Serum cellular apoptosis susceptibility protein is a potential prognostic marker for metastatic colorectal cancer
- PMID: 20150437
- PMCID: PMC2843454
- DOI: 10.2353/ajpath.2010.090467
Serum cellular apoptosis susceptibility protein is a potential prognostic marker for metastatic colorectal cancer
Abstract
Colorectal cancer has high rates of recurrence and metastasis. Many patients with similar histopathological features show significantly different clinical outcomes, and these differences are primarily related to metastases undetected by current diagnostic methods. There is no useful serological marker for metastatic disease. We investigated the cellular apoptosis susceptibility (CSE1L/CAS) protein in comparison with carcinoembryonic antigen (CEA) as a marker for metastatic colorectal cancer. Using serum from 103 patients with stage I, II, III, and IV disease, CSE1L was detected in 36.0% (9 of 25), 57.7% (15 of 26), 71.4% (30 of 42), and 88.9% (8 of 9) of patients, respectively; a pathological CEA level was found in 16.0% (4 of 25), 42.3% (11 of 26), 47.6% (20 of 42), and 77.8% (7 of 9) of patients, respectively; a combined CSE1L/CEA assay was detected in 48.0% (12 of 25), 65.4% (17 of 26), 88.1% (37 of 42), and 100% (9 of 9) of patients, respectively. Lymphatic metastasis is an important predictor of poor prognosis and crucial for determination of therapeutic strategy.
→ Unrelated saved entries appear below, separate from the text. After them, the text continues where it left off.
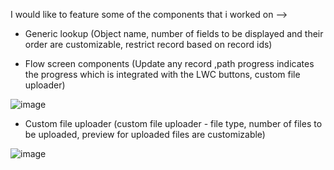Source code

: I would like to feature some of the components that i worked on -->

- Generic lookup (Object name, number of fields to be displayed and their order are customizable, restrict record based on record ids)

- Flow screen components (Update any record ,path progress indicates the progress which is integrated with the LWC buttons, custom file uploader)

![image](https://user-images.githubusercontent.com/101804960/182444181-4adeec45-95d2-4cf7-ad39-c8f75728cd75.png)

- Custom file uploader (custom file uploader - file type, number     of files to be uploaded, preview for uploaded files are customizable)

![image](https://user-images.githubusercontent.com/101804960/182444809-bef02a17-b6ad-4ac7-9082-86f09a4da461.png)
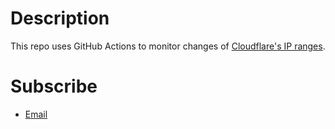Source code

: # Description

This repo uses GitHub Actions to monitor changes of [Cloudflare's IP ranges](https://www.cloudflare.com/ips/).

# Subscribe

* [Email](https://groups.google.com/forum/#!forum/cloudflare-ips/join)
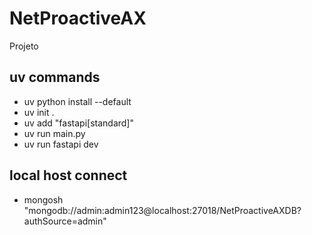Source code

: # NetProactiveAX
Projeto

## uv commands
- uv python install --default 
- uv init .
- uv add "fastapi[standard]"
- uv run main.py
- uv run fastapi dev

## local host connect 
- mongosh "mongodb://admin:admin123@localhost:27018/NetProactiveAXDB?authSource=admin"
Serum CSE1L was detected in 74.5% (38 of 51) of patients with lymph node metastasis, whereas a pathological CEA level was found in only 52.9% (27 of 51) of the same patients (P < 0.001); the combined CSE1L/CEA assay increased sensitivity to 90.2% (46 of 51). Animal experiments showed CSE1L reduction in B16-F10 melanoma cells correlated with decreased metastasis to the colorectal tract in C57BL/6 mice. These results indicate that assay of serum CSE1L may facilitate diagnosis of colorectal cancer lymphatic metastases; furthermore, CSE1L is a possible therapeutic target.